#### EXERCISE BRIEF:
Transcribe the entries exactly. Omit the pictures.

[Spatial reasoning data]
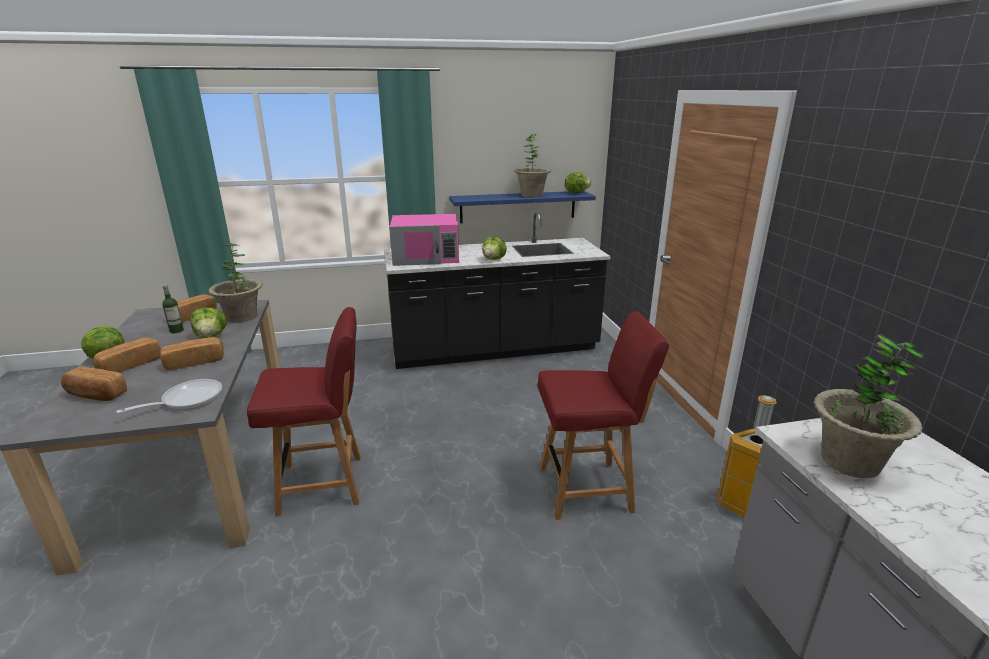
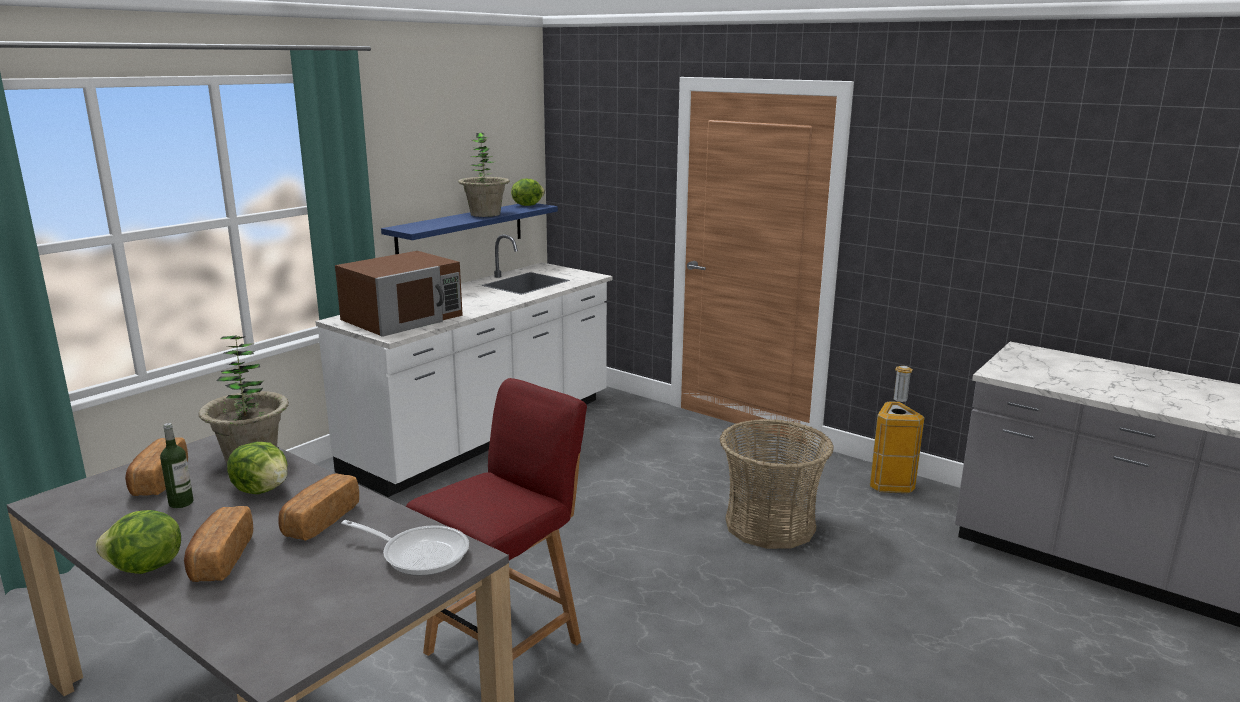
camera: 40 degrees left, 5 degrees down
bread [61,366,127,401] -> none
frying pan [116,379,222,413] -> frying pan turned 105 degrees clockwise [341,520,469,576]
black counter [384,212,611,369] -> white counter [315,234,612,497]
pink microwave [390,214,459,266] -> brown microwave [335,251,463,337]
lettuce [482,237,507,260] -> none
red chair [537,311,669,520] -> basket [720,419,834,549]
potted plant [814,333,924,478] -> none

#### OUTPUT:
camera: 40 degrees left, 5 degrees down
bread [61,366,127,401] -> none
frying pan [116,379,222,413] -> frying pan turned 105 degrees clockwise [341,520,469,576]
black counter [384,212,611,369] -> white counter [315,234,612,497]
pink microwave [390,214,459,266] -> brown microwave [335,251,463,337]
lettuce [482,237,507,260] -> none
red chair [537,311,669,520] -> basket [720,419,834,549]
potted plant [814,333,924,478] -> none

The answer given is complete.